Submit and monitor SLURM jobs via SSH
Project description
SSH SLURM Client
A Python library and CLI tool for submitting and monitoring SLURM jobs on DGX servers via SSH.
Features
- SLURM job submission via SSH connections
- Automatic job ID extraction
- Periodic job status monitoring
- Job log output retrieval
- File handling:
- Local files: Automatically uploaded to server's temporary folder (/tmp/ssh-slurm) and executed
- Remote files: Direct execution of existing files on server (specified with absolute path)
- Connection management:
.ssh/configsupport- Custom profile management (SSH config hosts or direct connection info)
- Automatic environment variable transfer:
- Auto-detection and transfer of common environment variables like HF_TOKEN, WANDB_API_KEY, etc.

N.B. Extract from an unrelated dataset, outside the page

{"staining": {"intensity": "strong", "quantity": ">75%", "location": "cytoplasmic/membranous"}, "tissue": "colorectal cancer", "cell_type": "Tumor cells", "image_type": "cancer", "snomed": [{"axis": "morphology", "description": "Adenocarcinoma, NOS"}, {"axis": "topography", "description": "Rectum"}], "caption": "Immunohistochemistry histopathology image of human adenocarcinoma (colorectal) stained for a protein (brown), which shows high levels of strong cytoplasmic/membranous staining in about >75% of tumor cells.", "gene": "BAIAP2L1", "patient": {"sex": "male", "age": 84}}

- Available as both CLI tool and Python library
Installation
pip install -e .
Usage
As CLI Tool
Basic Usage
# Execute local script file
ssb my_script.sh --host dgx1
# Execute remote script file
ssb /home/user/scripts/remote_script.sh --host dgx1
# Use profile
ssb my_script.sh --profile dgx1
# Use SSH config settings
ssb my_script.sh --host my-dgx-server
# Direct specification
ssb my_script.sh --hostname dgx.example.com --username user --key-file ~/.ssh/id_rsa
Detailed Options
# Verbose logging, job name specification, monitoring interval
ssb script.sh --host dgx1 --job-name my_job --poll-interval 5 --verbose
# Don't delete uploaded files
ssb script.sh --host dgx1 --no-cleanup
# Submit job without monitoring
ssb script.sh --host dgx1 --no-monitor
# Environment variables are automatically detected and transferred (HF_TOKEN, WANDB_API_KEY, etc.)
ssb script.sh --host dgx1
# Additionally pass local environment variables
ssb script.sh --host dgx1 --env-local CUSTOM_TOKEN
# Set custom environment variables
ssb script.sh --host dgx1 --env "CUSTOM_VAR=value" --env "DEBUG=true"
# Combined usage
ssb script.sh --host dgx1 --env-local CUSTOM_TOKEN --env "MODEL_NAME=llama3" --verbose
Profile Management
Adding Profiles
Using SSH config host:
# Specify host configured in SSH config
ssb profile add dgx1 --ssh-host my-dgx-host --description "DGX-1 server"
Specifying direct connection info:
ssb profile add dgx1 --hostname dgx1.example.com --username user --key-file ~/.ssh/id_rsa --description "DGX-1 server"
ssb profile add dgx2 --hostname dgx2.example.com --username user --key-file ~/.ssh/id_rsa --port 2222 --description "DGX-2 server"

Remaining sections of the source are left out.